_Work request_
Nothing in the records may change. Print them all again.

_Input for this task_
◇ ◇ ◇ ◇ ◇
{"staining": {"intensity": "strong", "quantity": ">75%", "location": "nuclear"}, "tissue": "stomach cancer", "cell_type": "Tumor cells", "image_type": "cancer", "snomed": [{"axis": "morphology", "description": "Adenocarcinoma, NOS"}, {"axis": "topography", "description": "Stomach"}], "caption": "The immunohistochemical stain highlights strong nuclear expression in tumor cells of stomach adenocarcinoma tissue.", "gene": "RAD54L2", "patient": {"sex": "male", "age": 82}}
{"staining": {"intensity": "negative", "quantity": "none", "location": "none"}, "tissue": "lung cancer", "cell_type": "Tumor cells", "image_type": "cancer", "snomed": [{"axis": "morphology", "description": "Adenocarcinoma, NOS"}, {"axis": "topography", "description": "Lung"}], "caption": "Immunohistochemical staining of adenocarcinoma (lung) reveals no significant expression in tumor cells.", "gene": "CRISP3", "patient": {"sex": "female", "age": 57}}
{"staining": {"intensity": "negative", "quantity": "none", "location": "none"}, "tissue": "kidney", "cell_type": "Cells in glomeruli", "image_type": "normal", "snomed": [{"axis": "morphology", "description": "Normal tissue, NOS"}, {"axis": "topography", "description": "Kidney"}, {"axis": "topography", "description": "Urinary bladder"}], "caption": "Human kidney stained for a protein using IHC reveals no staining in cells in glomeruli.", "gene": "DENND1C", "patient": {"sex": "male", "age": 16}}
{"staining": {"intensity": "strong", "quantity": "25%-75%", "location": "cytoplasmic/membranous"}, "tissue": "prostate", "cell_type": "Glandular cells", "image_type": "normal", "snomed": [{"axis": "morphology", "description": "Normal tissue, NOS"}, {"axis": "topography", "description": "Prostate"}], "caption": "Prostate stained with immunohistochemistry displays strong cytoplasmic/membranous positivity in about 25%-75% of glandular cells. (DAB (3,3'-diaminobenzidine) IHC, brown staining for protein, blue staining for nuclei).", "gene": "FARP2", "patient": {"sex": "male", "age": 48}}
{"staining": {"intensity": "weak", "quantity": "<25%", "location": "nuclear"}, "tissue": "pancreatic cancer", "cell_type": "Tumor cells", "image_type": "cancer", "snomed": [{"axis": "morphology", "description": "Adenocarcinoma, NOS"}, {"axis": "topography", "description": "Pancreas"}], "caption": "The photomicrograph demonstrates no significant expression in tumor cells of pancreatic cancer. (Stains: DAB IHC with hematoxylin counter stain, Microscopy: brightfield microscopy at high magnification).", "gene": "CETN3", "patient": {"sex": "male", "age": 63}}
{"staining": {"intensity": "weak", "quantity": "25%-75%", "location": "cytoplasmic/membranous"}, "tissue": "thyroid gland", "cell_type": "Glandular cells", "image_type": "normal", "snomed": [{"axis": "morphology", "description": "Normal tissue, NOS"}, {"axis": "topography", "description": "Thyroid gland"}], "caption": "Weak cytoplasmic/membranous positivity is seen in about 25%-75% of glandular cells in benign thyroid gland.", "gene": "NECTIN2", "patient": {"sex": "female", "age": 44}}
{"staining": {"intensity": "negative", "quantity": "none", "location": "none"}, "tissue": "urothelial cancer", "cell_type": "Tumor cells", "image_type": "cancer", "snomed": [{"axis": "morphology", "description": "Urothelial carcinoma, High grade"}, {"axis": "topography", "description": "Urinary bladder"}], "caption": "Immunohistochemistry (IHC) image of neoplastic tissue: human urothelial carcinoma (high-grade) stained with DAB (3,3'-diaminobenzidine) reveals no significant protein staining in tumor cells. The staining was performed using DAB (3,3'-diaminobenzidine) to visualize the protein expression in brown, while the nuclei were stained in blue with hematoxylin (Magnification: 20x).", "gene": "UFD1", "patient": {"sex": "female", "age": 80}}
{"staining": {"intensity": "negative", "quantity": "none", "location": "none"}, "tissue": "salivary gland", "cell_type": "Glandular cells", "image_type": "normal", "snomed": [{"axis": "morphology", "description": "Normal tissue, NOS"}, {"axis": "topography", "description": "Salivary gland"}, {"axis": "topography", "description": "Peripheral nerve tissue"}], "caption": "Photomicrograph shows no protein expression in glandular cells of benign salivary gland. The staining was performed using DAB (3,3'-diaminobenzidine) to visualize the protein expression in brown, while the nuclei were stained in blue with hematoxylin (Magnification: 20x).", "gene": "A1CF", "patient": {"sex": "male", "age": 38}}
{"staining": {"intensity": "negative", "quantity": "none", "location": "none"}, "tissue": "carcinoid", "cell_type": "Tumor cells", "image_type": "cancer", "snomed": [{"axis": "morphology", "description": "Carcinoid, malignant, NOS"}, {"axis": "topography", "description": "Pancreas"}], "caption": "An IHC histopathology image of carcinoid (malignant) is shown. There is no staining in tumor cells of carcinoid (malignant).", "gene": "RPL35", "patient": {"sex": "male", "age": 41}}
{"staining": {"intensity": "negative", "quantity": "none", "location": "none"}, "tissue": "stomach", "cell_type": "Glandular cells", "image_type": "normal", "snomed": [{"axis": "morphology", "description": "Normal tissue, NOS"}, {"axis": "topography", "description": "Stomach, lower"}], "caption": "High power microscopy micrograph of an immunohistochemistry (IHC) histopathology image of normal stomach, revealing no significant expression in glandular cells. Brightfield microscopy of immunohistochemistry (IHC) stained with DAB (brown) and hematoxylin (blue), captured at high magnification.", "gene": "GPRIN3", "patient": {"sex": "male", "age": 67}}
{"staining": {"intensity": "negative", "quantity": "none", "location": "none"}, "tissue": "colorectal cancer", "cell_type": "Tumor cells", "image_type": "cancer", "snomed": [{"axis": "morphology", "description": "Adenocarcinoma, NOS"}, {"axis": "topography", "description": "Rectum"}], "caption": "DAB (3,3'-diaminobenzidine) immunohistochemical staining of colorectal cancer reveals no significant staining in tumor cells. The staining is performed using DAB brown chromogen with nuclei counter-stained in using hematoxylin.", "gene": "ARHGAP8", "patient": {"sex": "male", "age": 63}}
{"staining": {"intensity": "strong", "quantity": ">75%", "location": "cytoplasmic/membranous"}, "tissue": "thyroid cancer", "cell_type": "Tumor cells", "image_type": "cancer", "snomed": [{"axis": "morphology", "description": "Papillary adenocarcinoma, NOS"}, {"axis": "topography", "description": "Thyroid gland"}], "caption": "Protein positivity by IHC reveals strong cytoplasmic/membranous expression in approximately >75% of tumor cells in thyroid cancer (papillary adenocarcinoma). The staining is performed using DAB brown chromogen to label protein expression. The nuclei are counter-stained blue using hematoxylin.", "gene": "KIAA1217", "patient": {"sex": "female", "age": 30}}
◇ ◇ ◇ ◇ ◇
_Solved problem_
{"staining": {"intensity": "strong", "quantity": ">75%", "location": "nuclear"}, "tissue": "stomach cancer", "cell_type": "Tumor cells", "image_type": "cancer", "snomed": [{"axis": "morphology", "description": "Adenocarcinoma, NOS"}, {"axis": "topography", "description": "Stomach"}], "caption": "The immunohistochemical stain highlights strong nuclear expression in tumor cells of stomach adenocarcinoma tissue.", "gene": "RAD54L2", "patient": {"sex": "male", "age": 82}}
{"staining": {"intensity": "negative", "quantity": "none", "location": "none"}, "tissue": "lung cancer", "cell_type": "Tumor cells", "image_type": "cancer", "snomed": [{"axis": "morphology", "description": "Adenocarcinoma, NOS"}, {"axis": "topography", "description": "Lung"}], "caption": "Immunohistochemical staining of adenocarcinoma (lung) reveals no significant expression in tumor cells.", "gene": "CRISP3", "patient": {"sex": "female", "age": 57}}
{"staining": {"intensity": "negative", "quantity": "none", "location": "none"}, "tissue": "kidney", "cell_type": "Cells in glomeruli", "image_type": "normal", "snomed": [{"axis": "morphology", "description": "Normal tissue, NOS"}, {"axis": "topography", "description": "Kidney"}, {"axis": "topography", "description": "Urinary bladder"}], "caption": "Human kidney stained for a protein using IHC reveals no staining in cells in glomeruli.", "gene": "DENND1C", "patient": {"sex": "male", "age": 16}}
{"staining": {"intensity": "strong", "quantity": "25%-75%", "location": "cytoplasmic/membranous"}, "tissue": "prostate", "cell_type": "Glandular cells", "image_type": "normal", "snomed": [{"axis": "morphology", "description": "Normal tissue, NOS"}, {"axis": "topography", "description": "Prostate"}], "caption": "Prostate stained with immunohistochemistry displays strong cytoplasmic/membranous positivity in about 25%-75% of glandular cells. (DAB (3,3'-diaminobenzidine) IHC, brown staining for protein, blue staining for nuclei).", "gene": "FARP2", "patient": {"sex": "male", "age": 48}}
{"staining": {"intensity": "weak", "quantity": "<25%", "location": "nuclear"}, "tissue": "pancreatic cancer", "cell_type": "Tumor cells", "image_type": "cancer", "snomed": [{"axis": "morphology", "description": "Adenocarcinoma, NOS"}, {"axis": "topography", "description": "Pancreas"}], "caption": "The photomicrograph demonstrates no significant expression in tumor cells of pancreatic cancer. (Stains: DAB IHC with hematoxylin counter stain, Microscopy: brightfield microscopy at high magnification).", "gene": "CETN3", "patient": {"sex": "male", "age": 63}}
{"staining": {"intensity": "weak", "quantity": "25%-75%", "location": "cytoplasmic/membranous"}, "tissue": "thyroid gland", "cell_type": "Glandular cells", "image_type": "normal", "snomed": [{"axis": "morphology", "description": "Normal tissue, NOS"}, {"axis": "topography", "description": "Thyroid gland"}], "caption": "Weak cytoplasmic/membranous positivity is seen in about 25%-75% of glandular cells in benign thyroid gland.", "gene": "NECTIN2", "patient": {"sex": "female", "age": 44}}
{"staining": {"intensity": "negative", "quantity": "none", "location": "none"}, "tissue": "urothelial cancer", "cell_type": "Tumor cells", "image_type": "cancer", "snomed": [{"axis": "morphology", "description": "Urothelial carcinoma, High grade"}, {"axis": "topography", "description": "Urinary bladder"}], "caption": "Immunohistochemistry (IHC) image of neoplastic tissue: human urothelial carcinoma (high-grade) stained with DAB (3,3'-diaminobenzidine) reveals no significant protein staining in tumor cells. The staining was performed using DAB (3,3'-diaminobenzidine) to visualize the protein expression in brown, while the nuclei were stained in blue with hematoxylin (Magnification: 20x).", "gene": "UFD1", "patient": {"sex": "female", "age": 80}}
{"staining": {"intensity": "negative", "quantity": "none", "location": "none"}, "tissue": "salivary gland", "cell_type": "Glandular cells", "image_type": "normal", "snomed": [{"axis": "morphology", "description": "Normal tissue, NOS"}, {"axis": "topography", "description": "Salivary gland"}, {"axis": "topography", "description": "Peripheral nerve tissue"}], "caption": "Photomicrograph shows no protein expression in glandular cells of benign salivary gland. The staining was performed using DAB (3,3'-diaminobenzidine) to visualize the protein expression in brown, while the nuclei were stained in blue with hematoxylin (Magnification: 20x).", "gene": "A1CF", "patient": {"sex": "male", "age": 38}}
{"staining": {"intensity": "negative", "quantity": "none", "location": "none"}, "tissue": "carcinoid", "cell_type": "Tumor cells", "image_type": "cancer", "snomed": [{"axis": "morphology", "description": "Carcinoid, malignant, NOS"}, {"axis": "topography", "description": "Pancreas"}], "caption": "An IHC histopathology image of carcinoid (malignant) is shown. There is no staining in tumor cells of carcinoid (malignant).", "gene": "RPL35", "patient": {"sex": "male", "age": 41}}
{"staining": {"intensity": "negative", "quantity": "none", "location": "none"}, "tissue": "stomach", "cell_type": "Glandular cells", "image_type": "normal", "snomed": [{"axis": "morphology", "description": "Normal tissue, NOS"}, {"axis": "topography", "description": "Stomach, lower"}], "caption": "High power microscopy micrograph of an immunohistochemistry (IHC) histopathology image of normal stomach, revealing no significant expression in glandular cells. Brightfield microscopy of immunohistochemistry (IHC) stained with DAB (brown) and hematoxylin (blue), captured at high magnification.", "gene": "GPRIN3", "patient": {"sex": "male", "age": 67}}
{"staining": {"intensity": "negative", "quantity": "none", "location": "none"}, "tissue": "colorectal cancer", "cell_type": "Tumor cells", "image_type": "cancer", "snomed": [{"axis": "morphology", "description": "Adenocarcinoma, NOS"}, {"axis": "topography", "description": "Rectum"}], "caption": "DAB (3,3'-diaminobenzidine) immunohistochemical staining of colorectal cancer reveals no significant staining in tumor cells. The staining is performed using DAB brown chromogen with nuclei counter-stained in using hematoxylin.", "gene": "ARHGAP8", "patient": {"sex": "male", "age": 63}}
{"staining": {"intensity": "strong", "quantity": ">75%", "location": "cytoplasmic/membranous"}, "tissue": "thyroid cancer", "cell_type": "Tumor cells", "image_type": "cancer", "snomed": [{"axis": "morphology", "description": "Papillary adenocarcinoma, NOS"}, {"axis": "topography", "description": "Thyroid gland"}], "caption": "Protein positivity by IHC reveals strong cytoplasmic/membranous expression in approximately >75% of tumor cells in thyroid cancer (papillary adenocarcinoma). The staining is performed using DAB brown chromogen to label protein expression. The nuclei are counter-stained blue using hematoxylin.", "gene": "KIAA1217", "patient": {"sex": "female", "age": 30}}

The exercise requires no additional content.